Content starts

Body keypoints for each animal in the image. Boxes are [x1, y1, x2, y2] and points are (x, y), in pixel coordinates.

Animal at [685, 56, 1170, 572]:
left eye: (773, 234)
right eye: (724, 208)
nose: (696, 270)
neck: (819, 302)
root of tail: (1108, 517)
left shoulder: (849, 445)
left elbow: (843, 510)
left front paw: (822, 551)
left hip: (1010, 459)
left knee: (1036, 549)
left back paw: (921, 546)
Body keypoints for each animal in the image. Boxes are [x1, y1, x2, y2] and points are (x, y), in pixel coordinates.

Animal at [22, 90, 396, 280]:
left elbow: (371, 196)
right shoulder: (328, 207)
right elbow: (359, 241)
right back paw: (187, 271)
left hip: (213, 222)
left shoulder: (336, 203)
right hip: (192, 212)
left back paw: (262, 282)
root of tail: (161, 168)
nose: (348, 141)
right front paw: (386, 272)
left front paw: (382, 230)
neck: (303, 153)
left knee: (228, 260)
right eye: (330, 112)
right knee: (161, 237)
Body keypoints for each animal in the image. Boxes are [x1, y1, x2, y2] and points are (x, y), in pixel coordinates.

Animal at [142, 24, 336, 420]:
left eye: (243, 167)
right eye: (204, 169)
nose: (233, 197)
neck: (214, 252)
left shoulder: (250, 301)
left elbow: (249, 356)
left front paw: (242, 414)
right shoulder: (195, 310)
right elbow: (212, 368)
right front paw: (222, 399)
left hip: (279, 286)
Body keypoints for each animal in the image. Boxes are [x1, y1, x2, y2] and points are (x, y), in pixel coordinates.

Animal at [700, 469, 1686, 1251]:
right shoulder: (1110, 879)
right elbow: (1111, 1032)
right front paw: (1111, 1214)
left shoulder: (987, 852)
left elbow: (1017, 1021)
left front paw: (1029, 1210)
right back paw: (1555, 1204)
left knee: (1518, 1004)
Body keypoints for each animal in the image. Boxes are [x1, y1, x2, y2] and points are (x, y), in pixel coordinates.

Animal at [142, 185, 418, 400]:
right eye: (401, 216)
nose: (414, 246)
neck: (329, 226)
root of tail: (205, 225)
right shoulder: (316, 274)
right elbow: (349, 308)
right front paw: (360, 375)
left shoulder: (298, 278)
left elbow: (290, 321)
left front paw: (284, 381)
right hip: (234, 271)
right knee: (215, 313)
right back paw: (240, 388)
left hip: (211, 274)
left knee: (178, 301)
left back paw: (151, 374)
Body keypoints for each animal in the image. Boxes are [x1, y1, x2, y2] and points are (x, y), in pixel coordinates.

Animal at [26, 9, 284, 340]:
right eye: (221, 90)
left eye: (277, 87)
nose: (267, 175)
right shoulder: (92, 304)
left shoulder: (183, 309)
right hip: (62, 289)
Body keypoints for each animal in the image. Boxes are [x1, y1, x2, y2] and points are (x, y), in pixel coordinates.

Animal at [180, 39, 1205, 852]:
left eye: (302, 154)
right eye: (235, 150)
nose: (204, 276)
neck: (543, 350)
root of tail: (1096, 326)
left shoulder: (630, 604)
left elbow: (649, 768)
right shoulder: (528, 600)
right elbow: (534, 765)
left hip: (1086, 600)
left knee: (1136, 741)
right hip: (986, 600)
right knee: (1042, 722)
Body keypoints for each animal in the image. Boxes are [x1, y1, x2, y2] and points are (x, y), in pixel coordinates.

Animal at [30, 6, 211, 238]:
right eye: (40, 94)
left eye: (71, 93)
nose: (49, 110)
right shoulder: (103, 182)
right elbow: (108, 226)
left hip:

Content ends

WHAT NEEDS TO BE DONE: Repeat every entry word for word.

RESPONSE:
Body keypoints for each animal in the image. Boxes are [x1, y1, x2, y2] and points are (x, y), in pixel coordinates.

Animal at [685, 56, 1170, 572]:
left eye: (773, 234)
right eye: (724, 208)
nose: (696, 270)
neck: (819, 302)
root of tail: (1108, 517)
left shoulder: (849, 445)
left elbow: (843, 510)
left front paw: (822, 551)
left hip: (1010, 459)
left knee: (1036, 549)
left back paw: (921, 546)
Body keypoints for each animal in the image. Boxes are [x1, y1, x2, y2] and points are (x, y), in pixel coordinates.

Animal at [22, 90, 396, 280]:
left elbow: (371, 196)
right shoulder: (328, 207)
right elbow: (359, 241)
right back paw: (187, 271)
left hip: (213, 222)
left shoulder: (336, 203)
right hip: (192, 212)
left back paw: (262, 282)
root of tail: (161, 168)
nose: (348, 141)
right front paw: (386, 272)
left front paw: (382, 230)
neck: (303, 153)
left knee: (228, 260)
right eye: (330, 112)
right knee: (161, 237)
Body keypoints for each animal in the image. Boxes are [x1, y1, x2, y2] and points are (x, y), in pixel coordinates.

Animal at [142, 24, 336, 420]:
left eye: (243, 167)
right eye: (204, 169)
nose: (233, 197)
neck: (214, 252)
left shoulder: (250, 301)
left elbow: (249, 356)
left front paw: (242, 414)
right shoulder: (195, 310)
right elbow: (212, 368)
right front paw: (222, 399)
left hip: (279, 286)
Body keypoints for each animal in the image. Boxes are [x1, y1, x2, y2] and points are (x, y), in pixel coordinates.

Animal at [700, 469, 1686, 1251]:
right shoulder: (1110, 879)
right elbow: (1111, 1032)
right front paw: (1111, 1214)
left shoulder: (987, 852)
left elbow: (1017, 1021)
left front paw: (1029, 1210)
right back paw: (1555, 1204)
left knee: (1518, 1004)
Body keypoints for each animal in the image. Boxes are [x1, y1, x2, y2] and points are (x, y), in pixel coordinates.

Animal at [142, 185, 418, 400]:
right eye: (401, 216)
nose: (414, 246)
neck: (329, 226)
root of tail: (205, 225)
right shoulder: (316, 274)
right elbow: (349, 308)
right front paw: (360, 375)
left shoulder: (298, 278)
left elbow: (290, 321)
left front paw: (284, 381)
right hip: (234, 271)
right knee: (215, 313)
right back paw: (240, 388)
left hip: (211, 274)
left knee: (178, 301)
left back paw: (151, 374)
Body keypoints for each animal in the image. Boxes are [x1, y1, x2, y2] and points are (x, y), in pixel coordinates.

Animal at [26, 9, 284, 340]:
right eye: (221, 90)
left eye: (277, 87)
nose: (267, 175)
right shoulder: (92, 304)
left shoulder: (183, 309)
right hip: (62, 289)
Body keypoints for each animal in the image. Boxes are [x1, y1, x2, y2] and points are (x, y), in pixel coordinates.

Animal at [180, 39, 1205, 852]:
left eye: (302, 154)
right eye: (235, 150)
nose: (204, 276)
neck: (543, 350)
root of tail: (1096, 326)
left shoulder: (630, 604)
left elbow: (649, 768)
right shoulder: (528, 600)
right elbow: (534, 765)
left hip: (1086, 600)
left knee: (1136, 741)
right hip: (986, 600)
right knee: (1042, 722)
Body keypoints for each animal in the image. Boxes are [x1, y1, x2, y2] and points are (x, y), in pixel coordinates.

Animal at [30, 6, 211, 238]:
right eye: (40, 94)
left eye: (71, 93)
nose: (49, 110)
right shoulder: (103, 182)
right elbow: (108, 226)
left hip:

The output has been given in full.